# PROBLEMS AND TASKS
a: Answer from the piece on acceptance:
(i) What common definition of acceptance does it give?
(ii) Which things does it call the easiest to accept?
(iii) At least how many times does the writer remember the dog being skunked?
b: Rewrite the passage of the piece on acceptance starting at "The common definition" and ending at "easiest to accept.", changing "vision" to "hearing".

# DOCUMENT TEXT
The common definition for acceptance would be to receive that which has been given to us.

We can look at it as accepting a gift from another: a common event, yes. And very simple. But if poor vision, the loss of a loved one, giftedness, or riches prevail in your life, you must accept that reality, good or not good. And, of course, pleasant things are the easiest to accept.

To be truly accepting is to accept another’s personality traits as you would your own.

With all the different temperaments people possess, it’s often difficult to get along with those we find abrasive.

This is precisely where my metaphor comes in handy to help us realize people have their own bents and habits just like we do.

One day while playing catch with my dog, she stopped to do what dogs sometimes do. She had been running around off the leash somewhere in the acres of land in the back property. Usually she picked up on the scent of something dead and rolled in it, probably so she’d go undetected while she hunted unsuspecting prey. Other times she’d eat the dead, partially eaten animals left in the field by coyotes. At least three times that I can remember, she was skunked because she just couldn’t leave those fluffy waddling skunks alone. She also would run through the house with muddy paws if I wasn’t fast enough to catch her first.
This particular day, to my dismay, she began to cough and throw up some slimy, disgusting particles she obviously could not digest. The worst part is when she proceeds to lick it back up.
If I weren’t there to stop her, she would do just as she pleased like any other time I wasn’t present. Who am I to change her nature?

Now, while this is graphic to an extent, it’s important to understand my metaphor for what it is. I’m not saying people are this disgusting in their behaviors. Not at all. But the next time your spouse doesn’t put the seat down, forgets to put the toothpaste cap back on, or something else despite how often a request has been made, think of this:

I was so grossed out by my dog’s behavior, I caught myself telling her to stop doing what she does. Basically, I yelled at her for being a dog.

# RECORD SET
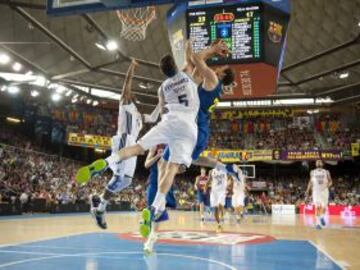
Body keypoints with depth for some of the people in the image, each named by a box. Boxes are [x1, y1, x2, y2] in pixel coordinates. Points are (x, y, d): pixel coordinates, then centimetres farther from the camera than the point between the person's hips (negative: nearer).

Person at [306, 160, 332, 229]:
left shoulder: (326, 172, 3)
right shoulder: (312, 172, 6)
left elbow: (330, 181, 3)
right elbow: (310, 181, 14)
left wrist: (328, 184, -19)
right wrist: (308, 190, 8)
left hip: (324, 191, 1)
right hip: (316, 191, -1)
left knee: (324, 207, 8)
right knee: (317, 207, -11)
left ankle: (322, 217, 38)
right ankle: (318, 223, -7)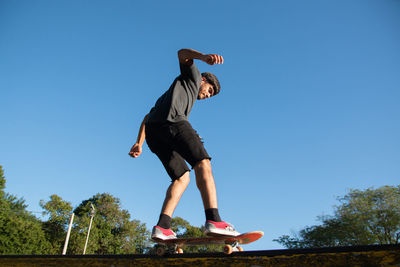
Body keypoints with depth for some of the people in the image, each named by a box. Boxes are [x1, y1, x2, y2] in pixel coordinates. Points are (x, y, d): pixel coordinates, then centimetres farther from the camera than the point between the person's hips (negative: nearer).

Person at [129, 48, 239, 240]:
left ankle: (162, 226, -4)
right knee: (202, 164, -13)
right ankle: (213, 220, -28)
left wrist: (139, 143, 25)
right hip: (171, 120, -8)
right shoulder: (192, 76, 27)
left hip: (152, 131, 8)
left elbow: (148, 116, 35)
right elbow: (182, 53, 7)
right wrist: (204, 57, -12)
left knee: (182, 177, 9)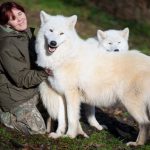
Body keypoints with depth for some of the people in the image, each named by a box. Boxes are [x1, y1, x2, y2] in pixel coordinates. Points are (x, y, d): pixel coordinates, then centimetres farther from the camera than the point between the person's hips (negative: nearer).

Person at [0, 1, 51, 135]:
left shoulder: (28, 32, -1)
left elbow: (36, 58, 15)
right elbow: (22, 79, -26)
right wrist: (45, 73, -36)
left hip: (31, 87, 8)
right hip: (15, 94, -8)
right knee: (38, 129, -7)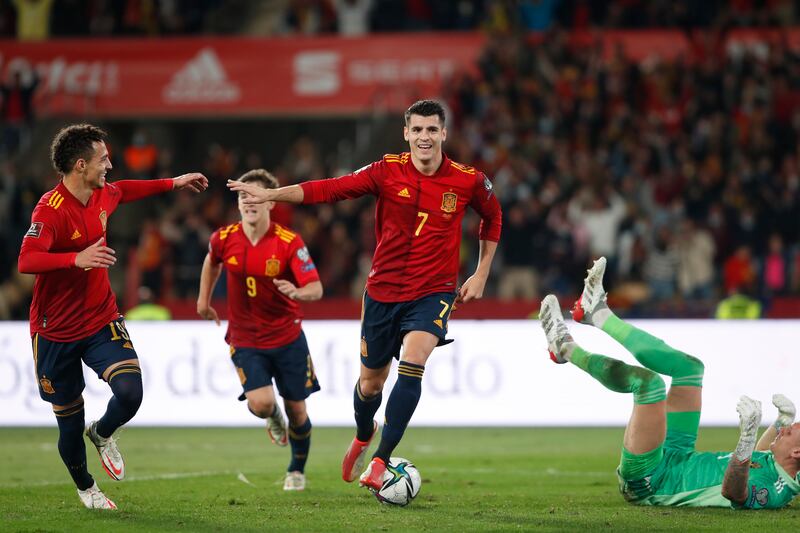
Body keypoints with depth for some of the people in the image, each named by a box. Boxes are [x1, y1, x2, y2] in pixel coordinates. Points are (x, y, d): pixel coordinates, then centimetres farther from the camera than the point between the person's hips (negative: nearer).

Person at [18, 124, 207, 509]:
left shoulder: (101, 195, 1)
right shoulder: (51, 210, -22)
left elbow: (120, 191, 27)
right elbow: (26, 261, -36)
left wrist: (173, 184, 32)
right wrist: (77, 258, -48)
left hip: (101, 323, 5)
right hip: (56, 332, -5)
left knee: (130, 393, -20)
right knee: (69, 423, 5)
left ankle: (102, 434, 15)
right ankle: (85, 487, 35)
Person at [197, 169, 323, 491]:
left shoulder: (289, 242, -16)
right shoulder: (225, 239, -8)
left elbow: (316, 289, -21)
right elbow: (212, 260, 18)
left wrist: (298, 292, -42)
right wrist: (204, 299, 20)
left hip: (287, 337, -1)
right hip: (245, 340, 1)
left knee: (296, 409, 7)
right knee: (260, 403, -20)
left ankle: (297, 470, 35)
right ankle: (273, 418, 20)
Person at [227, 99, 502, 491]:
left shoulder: (468, 181, -6)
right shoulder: (388, 172, -7)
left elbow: (492, 217, 13)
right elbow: (331, 189, -11)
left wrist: (481, 274, 10)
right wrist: (271, 194, -21)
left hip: (433, 292, -1)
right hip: (384, 290, 2)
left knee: (413, 359, -27)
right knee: (370, 382, 10)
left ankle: (381, 460, -22)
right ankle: (363, 437, 46)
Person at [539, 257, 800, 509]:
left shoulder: (773, 491, -30)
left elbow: (733, 491, -53)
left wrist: (748, 434, -63)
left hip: (646, 480, -10)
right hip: (676, 458, 10)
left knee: (648, 380, -23)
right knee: (690, 367, 13)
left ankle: (567, 348, 4)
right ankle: (598, 315, 20)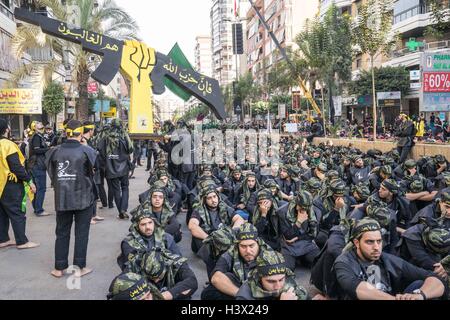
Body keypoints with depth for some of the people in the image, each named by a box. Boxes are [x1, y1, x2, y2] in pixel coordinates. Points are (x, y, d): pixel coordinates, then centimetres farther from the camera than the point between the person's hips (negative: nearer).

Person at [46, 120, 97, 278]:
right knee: (81, 233, 8)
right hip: (83, 198, -3)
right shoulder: (87, 151, -13)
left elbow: (51, 173, 5)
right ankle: (79, 267, 13)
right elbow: (97, 170, -4)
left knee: (62, 233, 14)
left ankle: (59, 267, 22)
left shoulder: (55, 151, -4)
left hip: (62, 198, 3)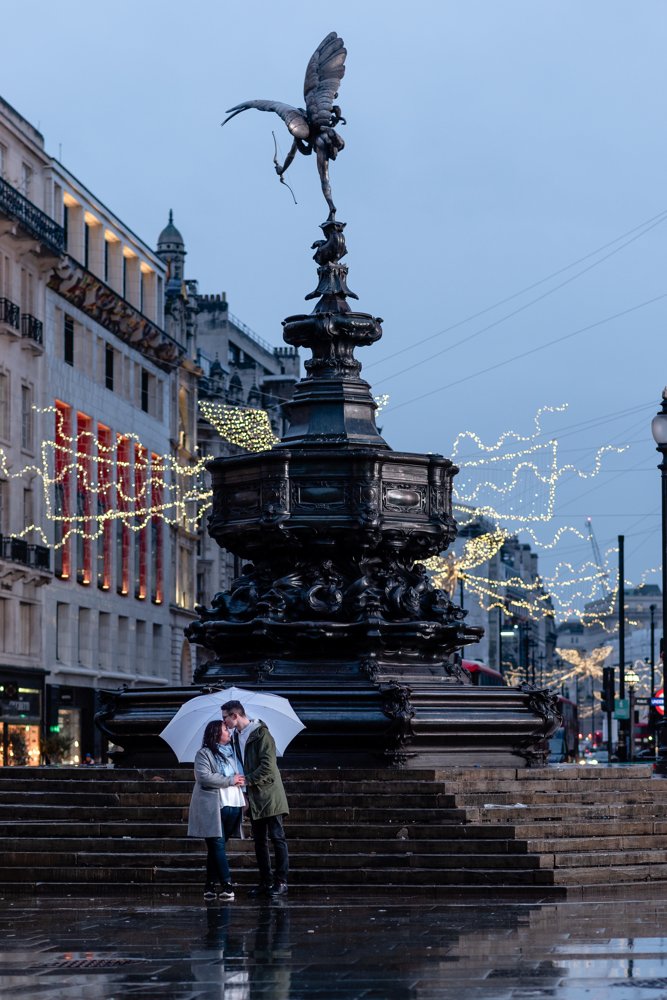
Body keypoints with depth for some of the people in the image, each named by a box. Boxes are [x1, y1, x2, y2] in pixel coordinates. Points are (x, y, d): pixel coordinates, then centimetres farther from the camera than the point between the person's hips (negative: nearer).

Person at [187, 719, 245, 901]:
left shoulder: (231, 753, 20)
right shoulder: (204, 754, -3)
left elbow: (240, 776, 31)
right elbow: (204, 777, -17)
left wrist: (241, 781, 7)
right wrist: (230, 780, -15)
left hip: (232, 806, 7)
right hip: (213, 809, -7)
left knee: (216, 847, 8)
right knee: (217, 846, -7)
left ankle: (210, 885, 11)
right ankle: (227, 885, -11)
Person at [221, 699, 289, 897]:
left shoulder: (261, 733, -13)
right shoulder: (236, 736, 11)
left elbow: (267, 766, -20)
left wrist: (248, 780, -18)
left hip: (269, 794, -8)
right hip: (254, 798, 8)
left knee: (277, 838, -3)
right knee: (259, 841, 9)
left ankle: (281, 881, -1)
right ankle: (265, 882, 14)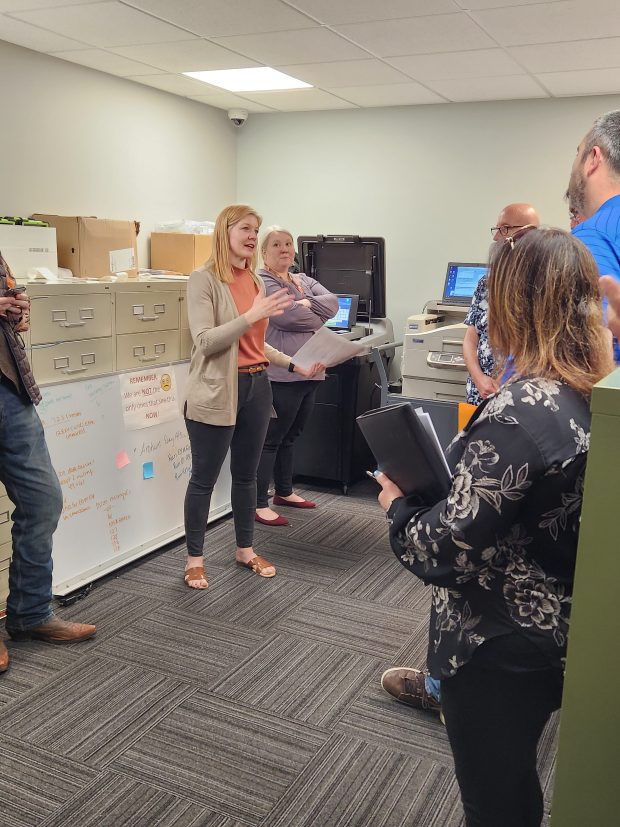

# ACTIVITY ANSWERS
a:
(i) To receive that which has been given to us.
(ii) Pleasant things.
(iii) At least three times.

b:
The common definition for acceptance would be to receive that which has been given to us.

We can look at it as accepting a gift from another: a common event, yes. And very simple. But if poor hearing, the loss of a loved one, giftedness, or riches prevail in your life, you must accept that reality, good or not good. And, of course, pleasant things are the easiest to accept.